SWOG-9320 Combination Chemotherapy, Radiation Therapy, and Antiviral Therapy in Treating Patients With AIDS-Related Lymphoma

Official Title: “STUDY OF PROMACE-CYTABOM WITH TRIMETHOPRIM SULFAMETHOXAZOLE, ZIDOVUDINE (AZT), AND GRANULOCYTE COLONY STIMULATING FACTOR (G-CSF) IN PATIENTS WITH AIDS-RELATED LYMPHOMA, PHASE II”

RATIONALE: Drugs used in chemotherapy use different ways to stop cancer cells from dividing so they stop growing or die. Radiation therapy uses high-energy x-rays to damage cancer cells. Antiviral therapy may be effective treatment for AIDS-related lymphoma.

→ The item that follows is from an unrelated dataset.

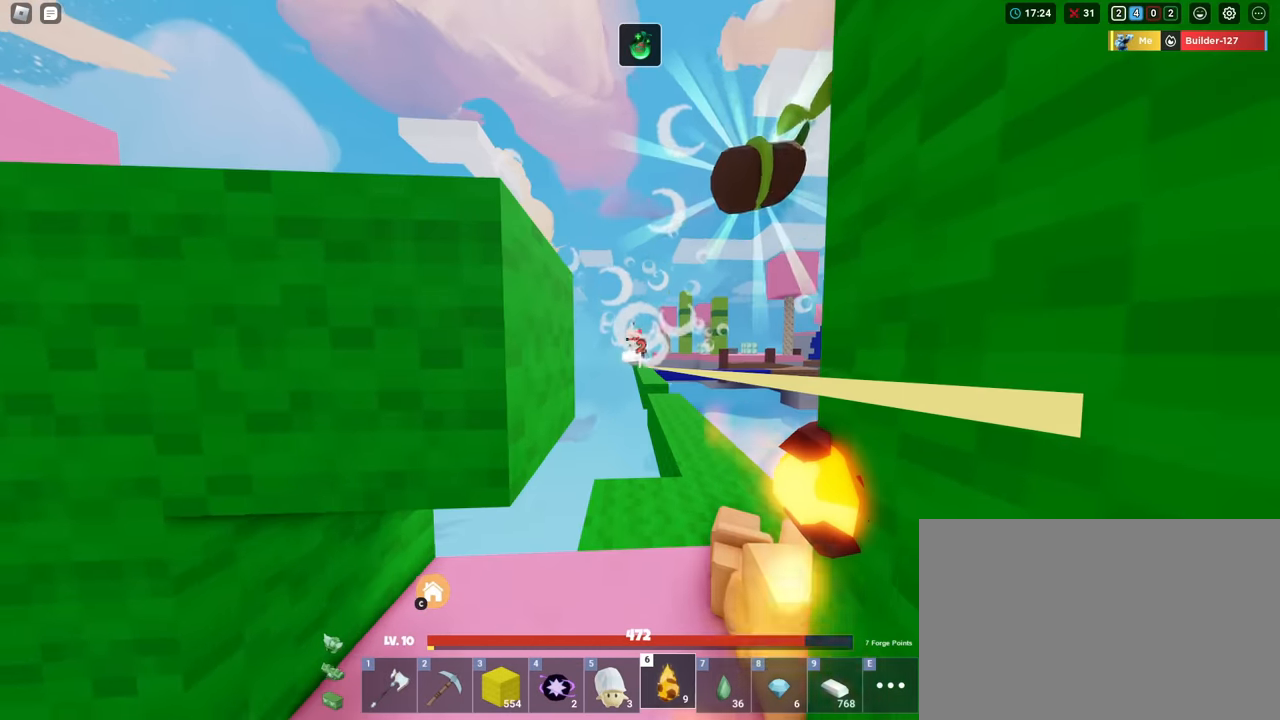
{"keys": ["shift"], "mouse": ["left"], "mouse_move": "still", "events": []}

PURPOSE: Phase II trial to study the effectiveness of combination chemotherapy, radiation therapy, and antiviral therapy in treating patients who have AIDS-related lymphoma.

OBJECTIVES: I. Assess the response rate of AIDS-related lymphoma to ProMACE-CytaBOM (cyclophosphamide, doxorubicin, etoposide, prednisone, cytarabine, bleomycin, vincristine, methotrexate). II. Assess the toxic effects of ProMACE-CytaBOM in patients with AIDS-related lymphoma. III. Evaluate whether the incorporation of filgrastim (G-CSF) into the regimen allows treatment with full doses of the myelotoxic agents in these patients. IV. Determine whether intensive CNS treatment with intrathecal cytarabine and whole-brain irradiation prevents meningeal relapse or controls meningeal lymphomatous involvement in these patients.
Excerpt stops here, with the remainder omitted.